Cumul

Les juges touchés par la Grace

Par Jean-Marie Schmitt · Le Journal des Arts

Le 15 avril 2005 - 788 mots

La Cour de cassation a annulé un arrêt de la cour d’appel de Paris qui avait relaxé
un haut fonctionnaire des finances au chef de prise illégale d’intérêts.

Alors que l’ancien ministre de la Culture Jean-Jacques Aillagon vient d’être nommé président-directeur général de TV5, un arrêt récent de la Cour de cassation pourrait infléchir les habitudes du microcosme culturel. Les conseillers de la chambre criminelle de la Cour de cassation ont en effet rappelé que le délit de prise illégale d’intérêts était constitué même en l’absence d’intention ou d’action coupable. Un obstacle aux cumuls fréquents dans une administration à petits effectifs.
Le 4 novembre 2004, la Cour de cassation a annulé un arrêt de la cour d’appel de Paris du 23 juin 2003 qui avait relaxé un haut fonctionnaire du chef de prise illégale d’intérêts.
À l’origine de l’action, une société d’auteurs remuante, Grace (Groupement des artistes et concepteurs créateurs d’environnement), relayée par un avocat non moins remuant, Roland Lienhardt. Celui-ci s’est fait une spécialité d’épingler les hauts fonctionnaires de la culture, en particulier dans la lettre d’informations Nodula dont certaines rubriques sont à la culture ce que l’hebdomadaire Le Canard enchaîné est à la politique française. La société Grace s’était constituée partie civile dans une procédure pénale visant un haut fonctionnaire, inspecteur général des finances qui avait été nommé membre de la commission permanente de contrôle des sociétés de perception et de répartition des droits (SPRD) ainsi que président de l’IFCIC (Institut pour le financement du cinéma et des industries culturelles), ce qui, d’après Grace, constituait une prise illégale d’intérêt (art. 432-12 du code pénal).
Le tribunal de grande instance de Paris avait suivi l’argument et prononcé le 24 mai 2002 une condamnation pénale à l’encontre du fonctionnaire incriminé, mais la cour d’appel de Paris avait infirmé ce jugement par un arrêt du 23 juin 2003, en relaxant le prévenu et en déboutant la société Grace.
Les juges d’appel avaient pour l’essentiel fondé la relaxe sur la considération « qu’il ne résult[ait] d’aucun élément du dossier que [le prévenu] ait usé de ce cumul de fonctions pour rechercher un avantage personnel ou prendre des décisions particulières à l’égard de quelques SPRD et notamment à l’égard de la société Grace ».
La cour d’appel avait observé que, « néanmoins, il y a lieu de constater que l’existence du cumul des fonctions constitue l’élément matériel du délit de prise illégale d’intérêts ». Mais elle avait considéré que la loi instituant la commission de contrôle prévoit un membre appartenant à l’inspection générale des finances et que les statuts de l’IFCIC prévoient, parmi ses administrateurs, un représentant des finances et de la culture. Elle relevait d’autre part que, « par tradition », la présidence de l’IFCIC est occupée par un inspecteur général des finances. La cour d’appel déduisait de ces considérations que le cumul incriminé « résultait de l’ordre de la loi et de son application par les membres du gouvernement et non de la volonté du prévenu ».

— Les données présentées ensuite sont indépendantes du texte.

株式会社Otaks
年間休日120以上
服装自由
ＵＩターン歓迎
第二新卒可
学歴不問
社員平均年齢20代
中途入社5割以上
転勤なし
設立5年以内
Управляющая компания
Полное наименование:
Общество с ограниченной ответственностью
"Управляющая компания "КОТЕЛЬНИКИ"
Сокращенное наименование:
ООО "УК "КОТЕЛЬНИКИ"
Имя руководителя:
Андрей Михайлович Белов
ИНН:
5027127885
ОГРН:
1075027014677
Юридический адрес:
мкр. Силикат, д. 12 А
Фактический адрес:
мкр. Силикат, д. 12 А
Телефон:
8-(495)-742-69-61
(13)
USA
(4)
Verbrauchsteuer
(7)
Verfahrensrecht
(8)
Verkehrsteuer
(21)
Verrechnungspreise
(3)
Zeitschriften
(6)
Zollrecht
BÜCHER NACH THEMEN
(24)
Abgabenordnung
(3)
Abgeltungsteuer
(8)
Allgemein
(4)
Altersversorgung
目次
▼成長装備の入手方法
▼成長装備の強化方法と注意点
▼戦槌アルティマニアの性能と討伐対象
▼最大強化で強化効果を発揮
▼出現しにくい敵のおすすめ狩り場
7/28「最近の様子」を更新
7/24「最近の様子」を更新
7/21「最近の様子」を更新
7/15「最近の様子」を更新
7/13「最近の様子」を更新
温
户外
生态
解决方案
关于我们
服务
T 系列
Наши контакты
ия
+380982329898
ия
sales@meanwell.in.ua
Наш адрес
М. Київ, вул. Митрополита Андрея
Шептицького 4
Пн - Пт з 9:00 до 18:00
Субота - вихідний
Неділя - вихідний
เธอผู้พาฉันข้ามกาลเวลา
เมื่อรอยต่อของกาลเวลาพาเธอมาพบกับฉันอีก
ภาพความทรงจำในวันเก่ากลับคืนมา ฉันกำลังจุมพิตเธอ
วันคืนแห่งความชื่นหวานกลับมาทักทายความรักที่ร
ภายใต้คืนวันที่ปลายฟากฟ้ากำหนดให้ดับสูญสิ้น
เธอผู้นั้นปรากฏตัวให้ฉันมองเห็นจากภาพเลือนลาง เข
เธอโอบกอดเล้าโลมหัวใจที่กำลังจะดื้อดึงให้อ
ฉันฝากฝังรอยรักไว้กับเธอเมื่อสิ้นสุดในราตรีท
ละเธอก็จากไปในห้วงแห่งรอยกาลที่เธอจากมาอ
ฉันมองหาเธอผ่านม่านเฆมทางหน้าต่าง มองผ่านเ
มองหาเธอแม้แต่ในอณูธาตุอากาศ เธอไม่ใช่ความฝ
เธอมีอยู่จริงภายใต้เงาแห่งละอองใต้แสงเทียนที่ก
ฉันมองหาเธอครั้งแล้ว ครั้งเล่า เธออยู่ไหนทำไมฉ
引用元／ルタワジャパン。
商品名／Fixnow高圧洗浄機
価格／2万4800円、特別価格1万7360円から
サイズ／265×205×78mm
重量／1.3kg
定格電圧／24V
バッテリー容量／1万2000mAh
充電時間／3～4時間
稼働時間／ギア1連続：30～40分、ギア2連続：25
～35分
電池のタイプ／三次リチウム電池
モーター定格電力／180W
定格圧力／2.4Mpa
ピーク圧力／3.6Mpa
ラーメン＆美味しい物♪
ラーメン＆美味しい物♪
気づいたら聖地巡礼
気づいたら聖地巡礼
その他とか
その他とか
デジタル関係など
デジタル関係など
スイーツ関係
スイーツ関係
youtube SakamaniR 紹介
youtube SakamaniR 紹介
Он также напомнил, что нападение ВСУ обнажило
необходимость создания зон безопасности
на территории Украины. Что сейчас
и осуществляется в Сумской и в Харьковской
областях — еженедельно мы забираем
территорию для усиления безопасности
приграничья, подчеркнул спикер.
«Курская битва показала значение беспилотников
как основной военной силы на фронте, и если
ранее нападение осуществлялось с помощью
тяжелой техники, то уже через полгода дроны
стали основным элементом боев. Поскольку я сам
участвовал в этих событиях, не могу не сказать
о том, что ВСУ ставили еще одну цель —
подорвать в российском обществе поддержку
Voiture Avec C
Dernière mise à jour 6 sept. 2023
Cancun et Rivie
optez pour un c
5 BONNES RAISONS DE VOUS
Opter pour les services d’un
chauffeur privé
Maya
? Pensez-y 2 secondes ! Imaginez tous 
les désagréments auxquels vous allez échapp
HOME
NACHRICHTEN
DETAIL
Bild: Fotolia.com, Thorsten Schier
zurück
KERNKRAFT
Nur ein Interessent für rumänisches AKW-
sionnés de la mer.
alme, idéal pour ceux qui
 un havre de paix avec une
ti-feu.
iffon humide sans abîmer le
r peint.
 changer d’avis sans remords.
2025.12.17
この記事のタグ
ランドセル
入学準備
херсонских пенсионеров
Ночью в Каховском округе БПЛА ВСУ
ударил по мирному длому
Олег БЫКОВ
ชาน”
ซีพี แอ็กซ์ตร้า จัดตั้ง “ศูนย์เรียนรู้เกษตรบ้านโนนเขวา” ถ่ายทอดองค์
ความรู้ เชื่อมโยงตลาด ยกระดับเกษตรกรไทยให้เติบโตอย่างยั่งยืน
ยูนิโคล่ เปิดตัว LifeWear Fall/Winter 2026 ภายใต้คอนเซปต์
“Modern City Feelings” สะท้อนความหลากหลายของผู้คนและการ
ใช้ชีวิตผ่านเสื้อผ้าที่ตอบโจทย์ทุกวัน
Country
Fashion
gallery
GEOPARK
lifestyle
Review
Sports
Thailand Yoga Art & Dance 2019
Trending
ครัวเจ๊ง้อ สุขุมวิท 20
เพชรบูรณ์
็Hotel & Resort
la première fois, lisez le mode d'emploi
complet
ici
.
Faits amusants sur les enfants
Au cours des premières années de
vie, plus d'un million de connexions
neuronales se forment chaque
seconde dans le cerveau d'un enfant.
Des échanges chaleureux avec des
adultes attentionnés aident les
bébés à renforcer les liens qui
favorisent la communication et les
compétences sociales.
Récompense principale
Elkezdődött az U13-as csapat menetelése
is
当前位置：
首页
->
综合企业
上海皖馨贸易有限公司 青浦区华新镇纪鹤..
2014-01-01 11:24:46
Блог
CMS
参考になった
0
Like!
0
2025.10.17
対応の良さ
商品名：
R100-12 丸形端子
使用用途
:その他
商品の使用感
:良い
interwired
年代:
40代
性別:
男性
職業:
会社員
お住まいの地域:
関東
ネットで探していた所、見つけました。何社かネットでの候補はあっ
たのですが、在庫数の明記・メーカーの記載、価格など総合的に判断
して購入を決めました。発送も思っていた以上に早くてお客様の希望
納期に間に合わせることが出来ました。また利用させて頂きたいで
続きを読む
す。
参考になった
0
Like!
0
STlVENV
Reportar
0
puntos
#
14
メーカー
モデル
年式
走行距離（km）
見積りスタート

Rappel à la responsabilité ou fin des connexions ?
Pour censurer les juges d’appel, la Cour de cassation a tout d’abord relevé « que les actes de nomination […] qui mettent le fonctionnaire dans une situation qualifiée par le code pénal de prise illégale d’intérêts sont entachés d’excès de pouvoir et, partant, illégaux ». Rappelant que le juge répressif (pour le distinguer du juge administratif normalement compétent) « peut d’office constater l’illégalité d’un acte administratif, réglementaire ou individuel lorsqu’il lui apparaît que cette illégalité conditionne la solution du procès qui lui est soumis », la Cour a considéré que les juges d’appel auraient dû rechercher l’éventuelle illégalité des nominations au lieu de se borner à en faire « une cause d’irresponsabilité pénale dès lors qu’elles résultaient de l’ordre de la loi ».
Après ce rappel destiné aux juges, la Cour de cassation se tournait indirectement vers le prévenu en observant que « l’ordre de la loi qui conduit à une situation d’infraction pénale ne peut constituer une cause d’irresponsabilité pénale que si le prévenu n’a pas été en mesure de le contester ou ne pouvait, sans danger pour lui, y déroger ». De ce rappel des limites du devoir d’obéissance des fonctionnaires, la Cour de cassation a tiré un argument supplémentaire contre l’arrêt d’appel qui n’avait pas recherché si le prévenu ne pouvait échapper à la situation d’infraction pénale.
Il n’y a pas mort d’homme, heureusement. Cela dit, cette décision, qui a dû faire grincer quelques dents, illustre les risques de la consanguinité dans un milieu étroit. On peut s’en réjouir, comme d’un salutaire rappel à la responsabilité, ou s’en inquiéter, comme d’un risque de tarir les connexions laborieusement établies entre les finances et la culture.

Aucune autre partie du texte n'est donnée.